Job item: Copy every line below word for word, but leave the pictures out of your answer.

Provided data:
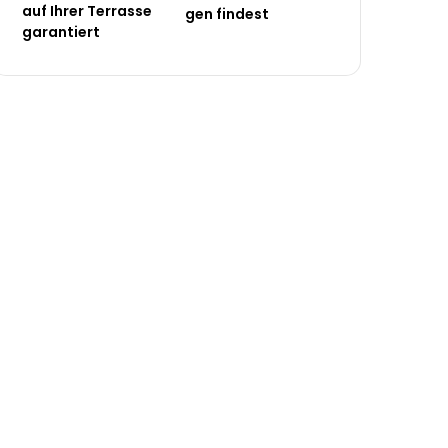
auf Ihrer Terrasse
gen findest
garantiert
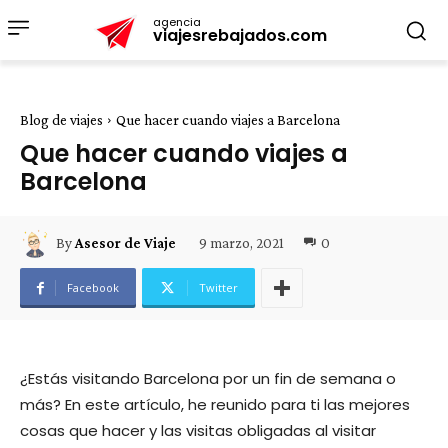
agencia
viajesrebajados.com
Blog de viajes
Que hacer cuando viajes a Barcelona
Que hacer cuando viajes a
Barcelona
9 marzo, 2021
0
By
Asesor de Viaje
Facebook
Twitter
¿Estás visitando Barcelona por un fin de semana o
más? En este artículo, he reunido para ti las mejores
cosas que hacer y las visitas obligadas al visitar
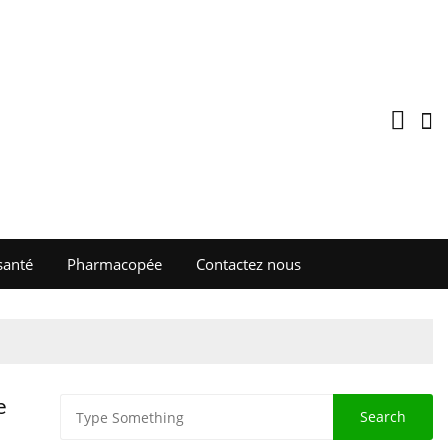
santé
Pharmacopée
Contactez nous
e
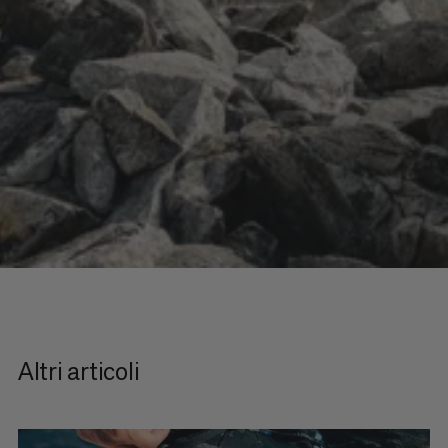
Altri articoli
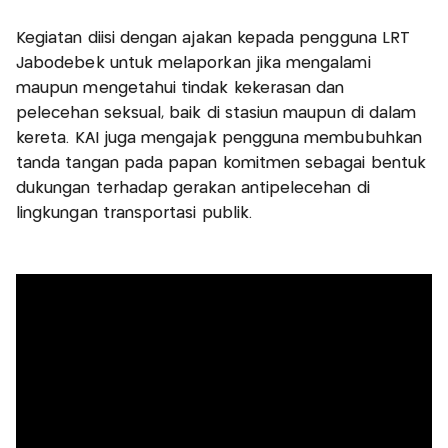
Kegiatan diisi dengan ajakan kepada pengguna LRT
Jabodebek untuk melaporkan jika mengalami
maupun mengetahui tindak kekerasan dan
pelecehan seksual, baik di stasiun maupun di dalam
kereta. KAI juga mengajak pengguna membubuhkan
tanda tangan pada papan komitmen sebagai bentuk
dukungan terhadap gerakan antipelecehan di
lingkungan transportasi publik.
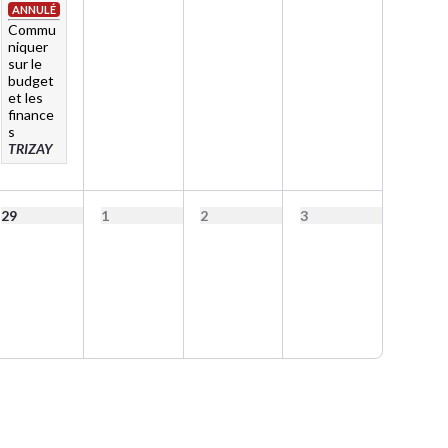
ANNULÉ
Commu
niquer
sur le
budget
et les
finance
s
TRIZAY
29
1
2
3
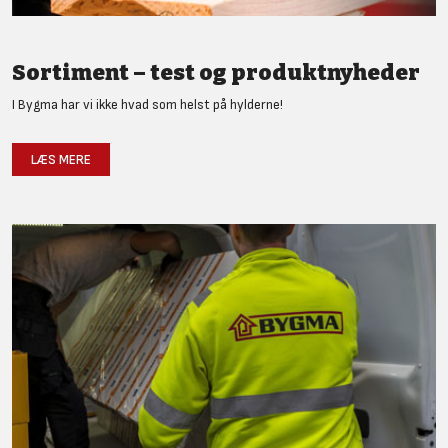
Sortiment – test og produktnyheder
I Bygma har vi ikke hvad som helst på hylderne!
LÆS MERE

Solution to this task:
auf Ihrer Terrasse
gen findest
garantiert
agencia
viajesrebajados.com
Blog de viajes
Que hacer cuando viajes a Barcelona
Que hacer cuando viajes a
Barcelona
9 marzo, 2021
0
By
Asesor de Viaje
Facebook
Twitter
¿Estás visitando Barcelona por un fin de semana o
más? En este artículo, he reunido para ti las mejores
cosas que hacer y las visitas obligadas al visitar
santé
Pharmacopée
Contactez nous
e
Altri articoli
Kegiatan diisi dengan ajakan kepada pengguna LRT
Jabodebek untuk melaporkan jika mengalami
maupun mengetahui tindak kekerasan dan
pelecehan seksual, baik di stasiun maupun di dalam
kereta. KAI juga mengajak pengguna membubuhkan
tanda tangan pada papan komitmen sebagai bentuk
dukungan terhadap gerakan antipelecehan di
lingkungan transportasi publik.
ANNULÉ
Commu
niquer
sur le
budget
et les
finance
s
TRIZAY
29
1
2
3
Sortiment – test og produktnyheder
I Bygma har vi ikke hvad som helst på hylderne!
LÆS MERE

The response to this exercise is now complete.